November 26, 2012 | Unregistered CommenterJacqueline

cracked me up! you know, I secretly refer to Walmart as "Walfart", short for "we all fart", and isn't that what it's all about? Gettin' along? PS. Overbites are funny but i think underbites are really scary.

November 27, 2012 | Unregistered CommenterGina

You are bitchin' and awesome.

That is all.

'Cept where it's not, and I have to add that I loved everything about this post and, also, no need to feel embarrassed about rocking out, espesh when it makes you feel good about being you. Yay!

November 27, 2012 | Unregistered CommenterPretzel Thief

Here in Brooklandia, looking like you don't care and didn't make an effort is also key. You just have to make sure you also look impossibly hip as well. As my mumsy look grows ever frumpier, the parents at the playground seem to only get more casually cool. And as much as I want to do the Brooklyn thing and shop local, no-one at Target has ever looked pityingly on me because my look is more Mom At Walmart than Michelle Williams in Williamsburg.
I feel like I used to be naturally cool, in the insouciance of my youth, But now, I just want to be clean, dry and warm. And even clean isn't always that crucial.
Yeah, its time to get out of the city and get my country bumpkin on! Your blog has been my get-out-of-this-crazy-city inspiration. Big old farmhouse vs tiny apartment? Cows vrs cars? And when was the last time someone in your neighborhood was mugged for their iphone?

November 27, 2012 | Unregistered CommenterEsmeandme

Overbite! With the chicken neck thrust! Guilty.

PS Jacqueline should submit her haiku to the New Yorker. She is a true poet.

November 27, 2012 | Unregistered CommenterAlexandra

You are so hilarious! Thanks for that.

November 27, 2012 | Unregistered CommenterLK

Funny, funny post; but please stay OUT of Walmart. There has to be a better way. Here in NYC we are being invaded by icky, icky 711 stores. And people are shopping in them! Why bother being in NYC if you are going to immerse yourself in 711 lifesyle/supersized fake slurpies (which I see people carrying out of the store next to my gym). There are other options. Seriously, I know about budgeting, but I refuse to support Walmart or 711. .

YOUR ASSIGNMENT> Retype the stretch of the blog comments from "November 27, 2012 | Unregistered CommenterLK" through "Walmart or 711. .", character for character.

PROVIDED MATERIAL>
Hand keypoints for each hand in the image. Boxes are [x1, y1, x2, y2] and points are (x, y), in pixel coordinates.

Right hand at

--

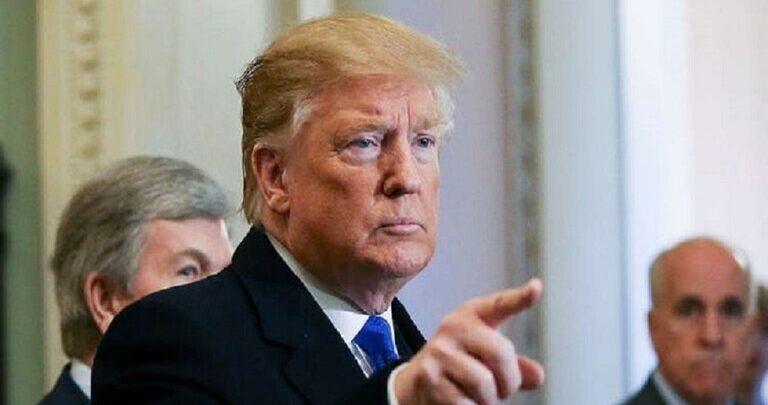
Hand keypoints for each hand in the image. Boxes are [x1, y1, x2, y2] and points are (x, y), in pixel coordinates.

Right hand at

--

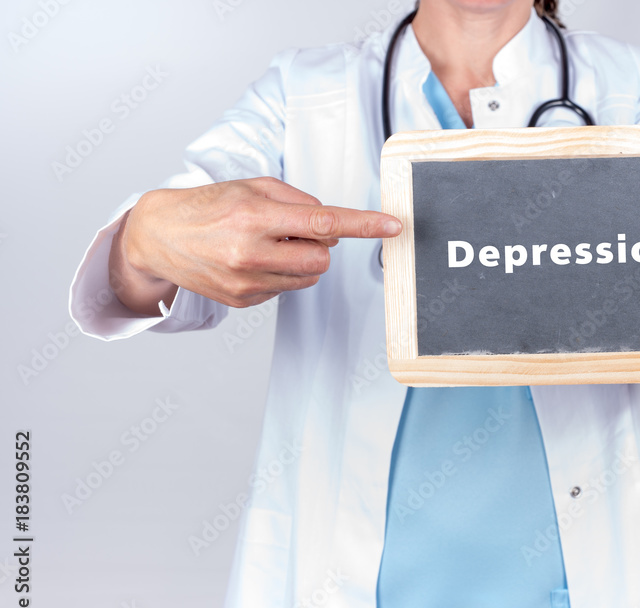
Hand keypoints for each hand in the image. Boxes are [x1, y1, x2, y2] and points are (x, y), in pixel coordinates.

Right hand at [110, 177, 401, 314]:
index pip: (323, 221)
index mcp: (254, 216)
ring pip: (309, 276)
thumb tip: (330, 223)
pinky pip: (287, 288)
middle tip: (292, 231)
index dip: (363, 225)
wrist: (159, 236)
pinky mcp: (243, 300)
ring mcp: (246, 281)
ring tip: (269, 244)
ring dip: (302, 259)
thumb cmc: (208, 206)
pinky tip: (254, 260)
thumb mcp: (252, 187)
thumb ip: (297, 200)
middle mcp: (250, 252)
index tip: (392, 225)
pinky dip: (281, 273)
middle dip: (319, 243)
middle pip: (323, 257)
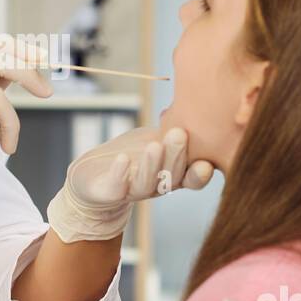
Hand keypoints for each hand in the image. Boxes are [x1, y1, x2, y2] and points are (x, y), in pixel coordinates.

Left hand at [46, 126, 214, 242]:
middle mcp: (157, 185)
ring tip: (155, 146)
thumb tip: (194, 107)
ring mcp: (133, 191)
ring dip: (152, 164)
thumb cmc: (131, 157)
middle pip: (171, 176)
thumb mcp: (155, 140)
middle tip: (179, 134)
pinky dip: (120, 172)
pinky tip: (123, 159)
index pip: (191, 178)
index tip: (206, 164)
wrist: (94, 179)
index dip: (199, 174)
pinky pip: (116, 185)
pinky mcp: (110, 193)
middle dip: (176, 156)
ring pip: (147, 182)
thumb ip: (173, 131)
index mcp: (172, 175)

WRITTEN SOLUTION>
November 27, 2012 | Unregistered CommenterLK

Funny, funny post; but please stay OUT of Walmart. There has to be a better way. Here in NYC we are being invaded by icky, icky 711 stores. And people are shopping in them! Why bother being in NYC if you are going to immerse yourself in 711 lifesyle/supersized fake slurpies (which I see people carrying out of the store next to my gym). There are other options. Seriously, I know about budgeting, but I refuse to support Walmart or 711. .